*** PROVIDED TEXT Section Begins ***
The thing about Rome is that, however much you see, there is just so much left that you want to see – I honestly think that a lifetime would not be long enough in this amazing city, and this morning, we had to work out what we would see, on our second day in Rome, and what would have to wait for another time.

We headed off to Piazza Navona, after buying bus tickets to allow us to travel all day on the public transport (very cheap!) Cathy's app on her phone told us when to run for the bus, and how long until the next one – it enabled us to jump off the bus to walk over to the Piazza Navona, take our photos and admire the Bernini fountain of the Rivers. The Piazza is built over an old Roman Circus, where the chariot races were held 2000 years ago, and until 100 years ago, every summer would see the fountain outlets blocked and the piazza filled with water, so that the rich and poor alike could paddle and play in the Piazza! The Fountain is full of hidden meanings – the River Nile is shown as a man with his head hidden under a cloth, because at that time, the source of the Nile had not yet been found. Another part of the fountain has a man with his hand outstretched, and a look of horror on his face – he looks at a building where Bernini was not given the contract for the works, and Bernini didn't like the work done by his competitor.
*** PROVIDED TEXT Section Ends ***
(WHAT IS EXPECTED)
Write a continuation of the Rome travel account, beginning right after its last sentence. The lines after this text aren't needed.
*** DATA BELOW Section Begins ***
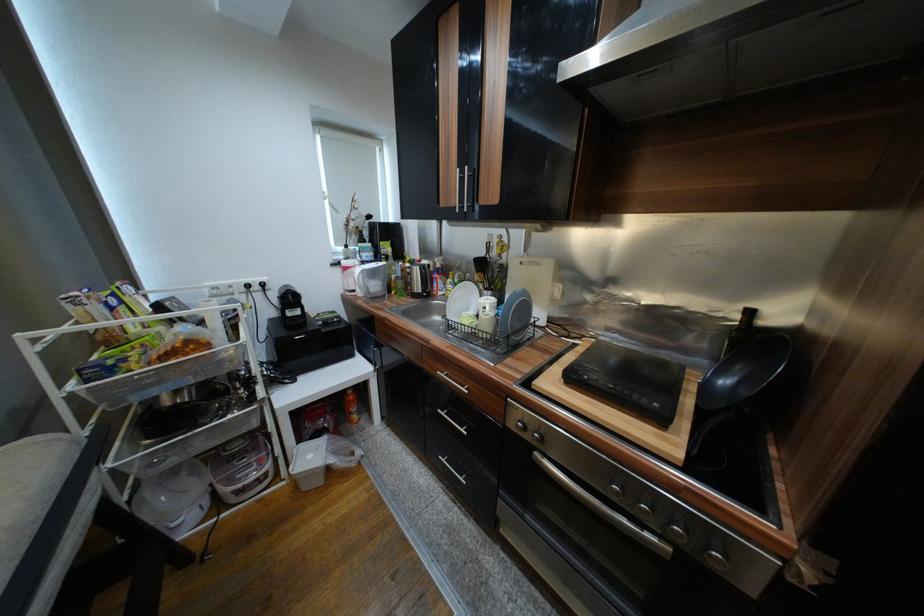
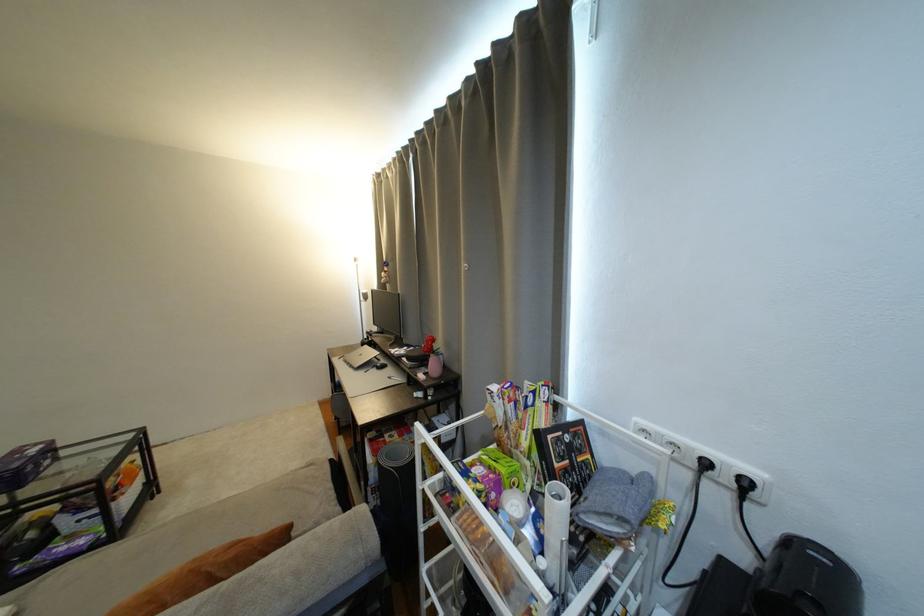
Locate, in the second image, the point that corresponds to (x=272, y=286) in the first image.

(754, 485)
*** DATA BELOW Section Ends ***
(YOUR RESPONSE)
We jumped back onto the bus to the Vatican. The roads are full of stalls selling religious tourist stuff – some of it was so tacky that you couldn't believe it – you'll just have to see our Pope-oner bottle opener! The queue to get into the Vatican was about 30 minutes, but it was hot in the sun, and then, once you pass through security etc, you still have to get past the "fashion police"- young men appointed by the Vatican to assess whether the young ladies are showing too much leg, cleavage or arm. I don't object to the Church insisting that all visitors be dressed appropriately – but most other churches provide disposable cover-ups, rather than just turn away people who have waited in the sun for ages to get in! And the rules apply to little kids too – Georgia had to ensure that her shoulders were covered!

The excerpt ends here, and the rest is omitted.